Even the Federal Reserve Governor, Jerome Powell did not offer much insight into the Fed’s policy during his speech just a week before. The markets were expecting the Fed minutes to reveal a similar stance.
However, released last Wednesday, the FOMC minutes reveal a hawkish bias that is growing among officials.
All of the policy makers felt that the U.S. economy would continue to strengthen and expect inflation to rise in the coming months as well. Officials, according to the Fed minutes were unanimous in their decision to hike interest rates at the meeting in March.
“Participants generally saw the news on spending and the labor market over the past few quarters as being consistent with continued above-trend growth and a further strengthening in labor markets,” the meeting minutes said.
Expressing the views on inflation, the minutes showed that “With regard to the medium-term outlook for monetary policy, all participants saw some further firming of the stance of monetary policy as likely to be warranted.”
Moreover, officials were of the same view that the U.S. administration’s trade and fiscal policies, although creating uncertainty would benefit the U.S. economy.

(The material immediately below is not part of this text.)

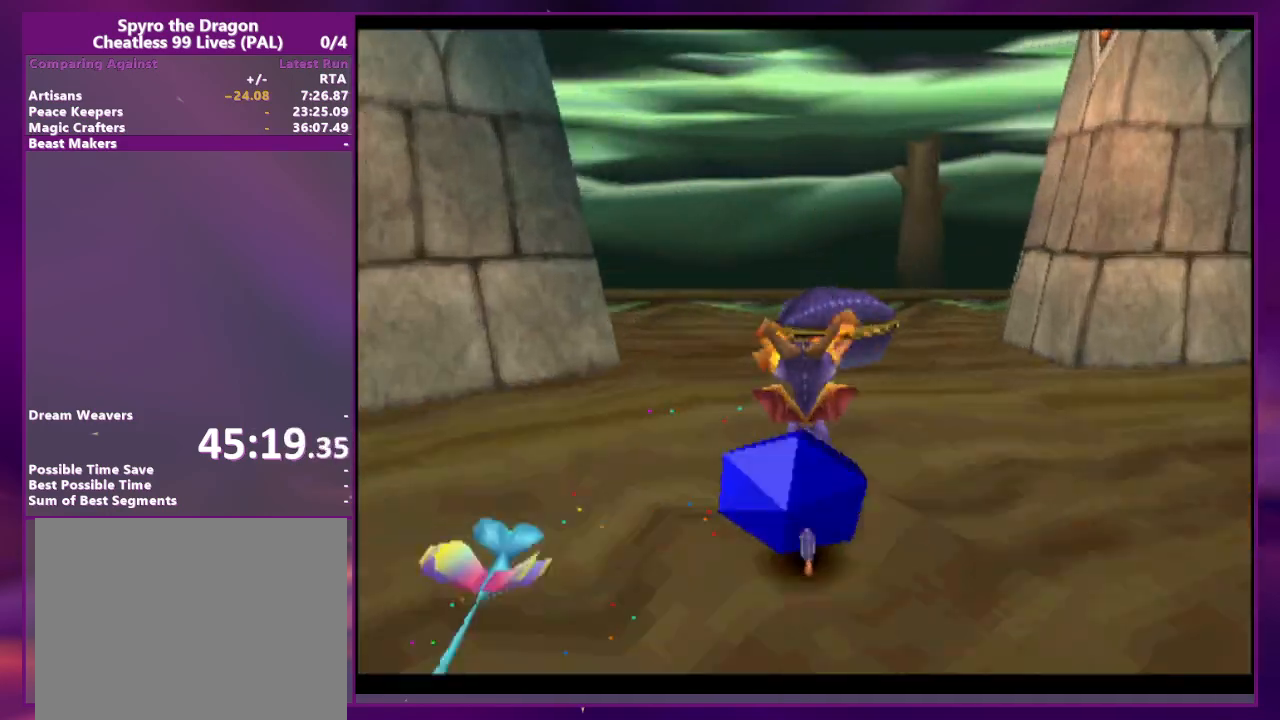
{"dt_ms": 500, "buttons": ["L2", "DPAD_RIGHT"], "events": [[33, "CIRCLE", "up"], [400, "DPAD_RIGHT", "down"], [433, "L2", "down"]]}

Policy makers expected that consumer prices will firm in the coming twelve months. The Trump administration’s trade policies were also widely discussed. Many officials believed at the time that the trade policies would trigger retaliatory measures by the trading partners.
Officials were also optimistic that the U.S. economic outlook had strengthened in recent quarters.
The minutes revealed that there were downside risks to the Fed’s monetary policy, which primarily comes from the uncertainty due to the trade talks. However, excluding this factor, officials expressed optimism that consumer prices could start to rise faster than expected.
This could potentially spur officials to hike rates at a faster pace.
Ahead of the FOMC meeting minutes release schedule, the monthly consumer price index data was released. According to data from the labor department, headline inflation had eased, falling 0.1% on the month.
However, on an annual basis, headline CPI was seen rising 2.4% on the year. Core CPI which excludes the volatile food and energy prices also firmed, rising 0.2% on the month and this pushed the annual core CPI to 2.1%.
The Federal Reserve, which looks at the core PCE data as a measure of inflation was also seen firming in recent months. Although still below the Fed’s 2% inflation target rate, the underlying inflationary pressures were seem to be building rather strongly.
Supporting this view was the fact that earlier in the week, the producer price index data showed continued pressures in prices paid at the factory gate. Headline PPI was seen rising 3% on the year and this increase is expected to be eventually passed on to the consumer.
Following the FOMC meeting minutes, the U.S. dollar briefly strengthened but soon gave back the gains as the broader uncertainty due to the geo-political developments continued to weigh on the markets.